Surtourisme: 5 euros pour entrer à Venise, des habitants protestent
Venise a lancé jeudi matin son billet d'entrée à 5 euros pour les touristes à la journée, un dispositif destiné à endiguer le surtourisme mais qui suscite des réticences chez nombre de résidents refusant de voir leur ville devenir un "musée".
Pour cette première mondiale, la ville classée au patrimoine de l'Unesco a vendu en ligne quelque 10.000 entrées payantes, a indiqué à l'AFP l'adjoint au Tourisme Simone Venturini.
Ces billets, qui se présentent sous forme de QR Codes téléchargeables en ligne, doivent être présentés à des contrôleurs postés notamment sur le parvis de la gare, principal accès à la Cité des Doges, où la situation jeudi matin restait fluide dans une ambiance bonhomme.
En contraignant les touristes à la journée à payer cinq euros pour baguenauder le long de ses célèbres canaux, Venise espère dissuader certains d'entre eux de venir les jours de grande affluence, même si aucun plafond n'a été fixé au nombre de billets disponibles pour chaque journée.
"Je pense que c'est bien parce que cela va peut-être ralentir l'affluence touristique à Venise", commente pour l'AFP Sylvain Pélerin, un touriste français qui y vient régulièrement depuis 50 ans, en exhibant fièrement son billet.
Sur le parvis de l'élégante gare de Santa Lucia, principal point d'entrée dans la ville, une billetterie a été montée de toutes pièces pour venir en aide aux touristes dépourvus de ce nouveau sésame.
- "Une expérimentation" -
Venise devient ainsi la première ville touristique au monde à imposer un droit d'entrée à l'instar d'un parc à thème, alors que des mouvements hostiles au surtourisme se multiplient, notamment en Espagne, poussant les autorités à agir pour concilier le bien-être des habitants avec un secteur économique crucial.
Pour l'adjoint au tourisme, il s'agit "surtout de décourager le tourisme de proximité des habitants de la région Vénétie qui peuvent visiter Venise quand ils veulent".
Le maire Luigi Brugnaro a lui-même reconnu début avril qu'"il s'agit d'une expérimentation", qui sera sans aucun doute suivie de près par d'autres grandes villes touristiques à travers le monde.
Sa commune, l'une des plus visitées au monde, a déjà banni de son centre historique les navires de croisière géants, dont les nuées de passagers devront aussi montrer patte blanche.
En pic de fréquentation, 100.000 touristes dorment à Venise, en plus de dizaines de milliers de visiteurs journaliers.

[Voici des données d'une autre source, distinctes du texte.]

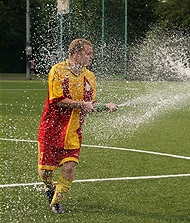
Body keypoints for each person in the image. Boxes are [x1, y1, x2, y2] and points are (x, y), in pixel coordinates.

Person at [37, 38, 118, 214]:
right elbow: (57, 101)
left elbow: (91, 104)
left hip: (74, 131)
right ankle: (48, 187)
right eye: (88, 53)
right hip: (51, 129)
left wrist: (105, 106)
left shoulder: (90, 77)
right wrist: (82, 104)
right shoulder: (57, 71)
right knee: (45, 172)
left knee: (69, 167)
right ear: (76, 54)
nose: (92, 57)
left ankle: (56, 203)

A comparer aux quelque 50.000 habitants du centre-ville, qui ne cesse de se dépeupler.
A ce stade, l'expérience reste toutefois de portée très limitée: pour 2024, seuls 29 jours de grande affluence sont concernés par cette nouvelle taxe, qui démarre donc jeudi, jour férié en Italie, et est appliquée presque tous les week-ends de mai à juillet.
- Nombreuses exemptions -
Cette taxe cible en outre uniquement les touristes journaliers entrant dans la vieille ville entre 08H30 et 16H00 locales. Ils devront télécharger leur QR code sur le site dédié (https://cda.ve.it/fr/), disponible en anglais, espagnol, français et allemand, outre l'italien.
Une amende de 50 à 300 euros est prévue pour sanctionner les touristes qui chercheraient à passer entre les mailles du filet, même si les autorités locales ont affirmé vouloir privilégier la persuasion à la répression.
Les touristes dormant au moins une nuit sur place ne sont pas concernés et recevront gratuitement un QR code de leur lieu d'hébergement. En outre, de nombreuses exemptions sont prévues, notamment pour les moins de 14 ans et les étudiants.
Mais cette nouvelle mesure ne fait pas l'unanimité chez les Vénitiens, certains y voyant une atteinte à la liberté de circulation et un pas de plus vers la muséification de leur ville.
"Nous ne sommes pas un musée ou une réserve naturelle, mais une ville, on ne devrait pas payer" pour y accéder, s'insurge ainsi Marina Dodino, qui fait partie d'une association locale de résidents, ARCI Venezia. Une manifestation était prévue en fin de matinée.
Venise, célèbre dans le monde entier pour ses monuments, ses œuvres d'art, ses ponts et ses canaux, fait partie depuis 1987 du patrimoine mondial de l'Unesco.
En septembre, la ville avait toutefois échappé de justesse à l'inscription au patrimoine mondial en péril de l'Unesco, dont les experts avaient estimé que ce joyau était menacé par un tourisme trop important et le réchauffement climatique, du fait de mesures "insuffisantes" prises par l'Italie pour lutter contre la détérioration du site.